* _EXERCISE DETAILS_
The reply should return the data in full, exactly as written.

RECORDS: Begin

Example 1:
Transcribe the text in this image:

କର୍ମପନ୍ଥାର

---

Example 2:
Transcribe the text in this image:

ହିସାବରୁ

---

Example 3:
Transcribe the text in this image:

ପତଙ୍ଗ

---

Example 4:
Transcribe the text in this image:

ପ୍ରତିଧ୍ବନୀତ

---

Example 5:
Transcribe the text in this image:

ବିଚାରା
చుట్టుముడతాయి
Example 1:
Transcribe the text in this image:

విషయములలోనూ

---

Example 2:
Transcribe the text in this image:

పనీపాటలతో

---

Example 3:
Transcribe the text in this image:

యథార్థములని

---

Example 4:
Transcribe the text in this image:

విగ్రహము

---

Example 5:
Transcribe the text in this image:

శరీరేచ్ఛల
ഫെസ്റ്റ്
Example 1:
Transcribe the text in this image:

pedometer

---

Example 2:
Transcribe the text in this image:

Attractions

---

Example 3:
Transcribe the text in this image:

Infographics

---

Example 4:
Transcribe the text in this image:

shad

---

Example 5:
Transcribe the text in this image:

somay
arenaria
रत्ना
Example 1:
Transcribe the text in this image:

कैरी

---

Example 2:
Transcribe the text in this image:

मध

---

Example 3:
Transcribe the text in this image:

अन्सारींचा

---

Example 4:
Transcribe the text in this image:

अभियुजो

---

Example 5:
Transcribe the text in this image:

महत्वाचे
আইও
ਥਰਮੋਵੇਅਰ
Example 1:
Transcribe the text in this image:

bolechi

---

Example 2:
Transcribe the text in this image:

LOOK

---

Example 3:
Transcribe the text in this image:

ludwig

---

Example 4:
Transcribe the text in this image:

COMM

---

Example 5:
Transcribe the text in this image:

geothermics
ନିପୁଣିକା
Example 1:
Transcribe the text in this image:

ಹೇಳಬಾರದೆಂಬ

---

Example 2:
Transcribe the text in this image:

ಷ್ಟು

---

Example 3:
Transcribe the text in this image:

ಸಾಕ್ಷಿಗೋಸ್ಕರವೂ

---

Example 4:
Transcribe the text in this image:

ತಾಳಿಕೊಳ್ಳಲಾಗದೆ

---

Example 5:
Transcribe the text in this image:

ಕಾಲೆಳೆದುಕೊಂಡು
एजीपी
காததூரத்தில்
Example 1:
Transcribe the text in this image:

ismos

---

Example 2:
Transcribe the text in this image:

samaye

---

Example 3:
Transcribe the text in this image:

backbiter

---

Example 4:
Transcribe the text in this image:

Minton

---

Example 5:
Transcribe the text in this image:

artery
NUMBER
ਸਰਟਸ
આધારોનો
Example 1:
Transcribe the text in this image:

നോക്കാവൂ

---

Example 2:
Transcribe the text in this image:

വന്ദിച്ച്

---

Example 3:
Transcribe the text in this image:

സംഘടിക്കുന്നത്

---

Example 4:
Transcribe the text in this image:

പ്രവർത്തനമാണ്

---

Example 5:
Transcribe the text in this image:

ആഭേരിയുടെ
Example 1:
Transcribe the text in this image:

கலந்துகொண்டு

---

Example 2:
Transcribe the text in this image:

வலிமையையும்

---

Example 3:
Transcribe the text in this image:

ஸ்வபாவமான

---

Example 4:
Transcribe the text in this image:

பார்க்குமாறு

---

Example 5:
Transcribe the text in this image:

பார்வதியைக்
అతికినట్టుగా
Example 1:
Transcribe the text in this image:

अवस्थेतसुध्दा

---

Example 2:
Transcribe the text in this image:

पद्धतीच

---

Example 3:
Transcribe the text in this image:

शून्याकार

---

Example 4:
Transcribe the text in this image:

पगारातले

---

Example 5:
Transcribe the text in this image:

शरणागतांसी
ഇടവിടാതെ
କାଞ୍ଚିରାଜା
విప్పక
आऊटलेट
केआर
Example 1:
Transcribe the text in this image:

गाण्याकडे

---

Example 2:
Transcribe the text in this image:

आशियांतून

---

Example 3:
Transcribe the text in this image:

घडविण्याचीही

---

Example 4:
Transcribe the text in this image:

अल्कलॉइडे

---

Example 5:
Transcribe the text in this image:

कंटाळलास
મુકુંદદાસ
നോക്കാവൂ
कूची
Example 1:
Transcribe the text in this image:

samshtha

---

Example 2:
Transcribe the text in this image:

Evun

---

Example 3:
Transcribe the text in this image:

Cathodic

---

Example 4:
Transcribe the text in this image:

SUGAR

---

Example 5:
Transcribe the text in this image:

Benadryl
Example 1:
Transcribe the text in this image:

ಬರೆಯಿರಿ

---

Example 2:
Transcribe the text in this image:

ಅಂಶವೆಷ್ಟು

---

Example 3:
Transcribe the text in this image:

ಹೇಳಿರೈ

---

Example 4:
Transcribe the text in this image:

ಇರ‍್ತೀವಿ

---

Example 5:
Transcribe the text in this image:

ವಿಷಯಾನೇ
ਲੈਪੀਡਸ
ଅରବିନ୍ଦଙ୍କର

RECORDS: End

* _RESULT OF THIS TASK_
Example 1:
Transcribe the text in this image:

କର୍ମପନ୍ଥାର

---

Example 2:
Transcribe the text in this image:

ହିସାବରୁ

---

Example 3:
Transcribe the text in this image:

ପତଙ୍ଗ

---

Example 4:
Transcribe the text in this image:

ପ୍ରତିଧ୍ବନୀତ

---

Example 5:
Transcribe the text in this image:

ବିଚାରା
చుట్టుముడతాయి
Example 1:
Transcribe the text in this image:

విషయములలోనూ

---

Example 2:
Transcribe the text in this image:

పనీపాటలతో

---

Example 3:
Transcribe the text in this image:

యథార్థములని

---

Example 4:
Transcribe the text in this image:

విగ్రహము

---

Example 5:
Transcribe the text in this image:

శరీరేచ్ఛల
ഫെസ്റ്റ്
Example 1:
Transcribe the text in this image:

pedometer

---

Example 2:
Transcribe the text in this image:

Attractions

---

Example 3:
Transcribe the text in this image:

Infographics

---

Example 4:
Transcribe the text in this image:

shad

---

Example 5:
Transcribe the text in this image:

somay
arenaria
रत्ना
Example 1:
Transcribe the text in this image:

कैरी

---

Example 2:
Transcribe the text in this image:

मध

---

Example 3:
Transcribe the text in this image:

अन्सारींचा

---

Example 4:
Transcribe the text in this image:

अभियुजो

---

Example 5:
Transcribe the text in this image:

महत्वाचे
আইও
ਥਰਮੋਵੇਅਰ
Example 1:
Transcribe the text in this image:

bolechi

---

Example 2:
Transcribe the text in this image:

LOOK

---

Example 3:
Transcribe the text in this image:

ludwig

---

Example 4:
Transcribe the text in this image:

COMM

---

Example 5:
Transcribe the text in this image:

geothermics
ନିପୁଣିକା
Example 1:
Transcribe the text in this image:

ಹೇಳಬಾರದೆಂಬ

---

Example 2:
Transcribe the text in this image:

ಷ್ಟು

---

Example 3:
Transcribe the text in this image:

ಸಾಕ್ಷಿಗೋಸ್ಕರವೂ

---

Example 4:
Transcribe the text in this image:

ತಾಳಿಕೊಳ್ಳಲಾಗದೆ

---

Example 5:
Transcribe the text in this image:

ಕಾಲೆಳೆದುಕೊಂಡು
एजीपी
காததூரத்தில்
Example 1:
Transcribe the text in this image:

ismos

---

Example 2:
Transcribe the text in this image:

samaye

---

Example 3:
Transcribe the text in this image:

backbiter

---

Example 4:
Transcribe the text in this image:

Minton

---

Example 5:
Transcribe the text in this image:

artery
NUMBER
ਸਰਟਸ
આધારોનો
Example 1:
Transcribe the text in this image:

നോക്കാവൂ

---

Example 2:
Transcribe the text in this image:

വന്ദിച്ച്

---

Example 3:
Transcribe the text in this image:

സംഘടിക്കുന്നത്

---

Example 4:
Transcribe the text in this image:

പ്രവർത്തനമാണ്

---

Example 5:
Transcribe the text in this image:

ആഭേരിയുടെ
Example 1:
Transcribe the text in this image:

கலந்துகொண்டு

---

Example 2:
Transcribe the text in this image:

வலிமையையும்

---

Example 3:
Transcribe the text in this image:

ஸ்வபாவமான

---

Example 4:
Transcribe the text in this image:

பார்க்குமாறு

---

Example 5:
Transcribe the text in this image:

பார்வதியைக்
అతికినట్టుగా
Example 1:
Transcribe the text in this image:

अवस्थेतसुध्दा

---

Example 2:
Transcribe the text in this image:

पद्धतीच

---

Example 3:
Transcribe the text in this image:

शून्याकार

---

Example 4:
Transcribe the text in this image:

पगारातले

---

Example 5:
Transcribe the text in this image:

शरणागतांसी
ഇടവിടാതെ
କାଞ୍ଚିରାଜା
విప్పక
आऊटलेट
केआर
Example 1:
Transcribe the text in this image:

गाण्याकडे

---

Example 2:
Transcribe the text in this image:

आशियांतून

---

Example 3:
Transcribe the text in this image:

घडविण्याचीही

---

Example 4:
Transcribe the text in this image:

अल्कलॉइडे

---

Example 5:
Transcribe the text in this image:

कंटाळलास
મુકુંદદાસ
നോക്കാവൂ
कूची
Example 1:
Transcribe the text in this image:

samshtha

---

Example 2:
Transcribe the text in this image:

Evun

---

Example 3:
Transcribe the text in this image:

Cathodic

---

Example 4:
Transcribe the text in this image:

SUGAR

---

Example 5:
Transcribe the text in this image:

Benadryl
Example 1:
Transcribe the text in this image:

ಬರೆಯಿರಿ

---

Example 2:
Transcribe the text in this image:

ಅಂಶವೆಷ್ಟು

---

Example 3:
Transcribe the text in this image:

ಹೇಳಿರೈ

---

Example 4:
Transcribe the text in this image:

ಇರ‍್ತೀವಿ

---

Example 5:
Transcribe the text in this image:

ವಿಷಯಾನೇ
ਲੈਪੀਡਸ
ଅରବିନ୍ଦଙ୍କର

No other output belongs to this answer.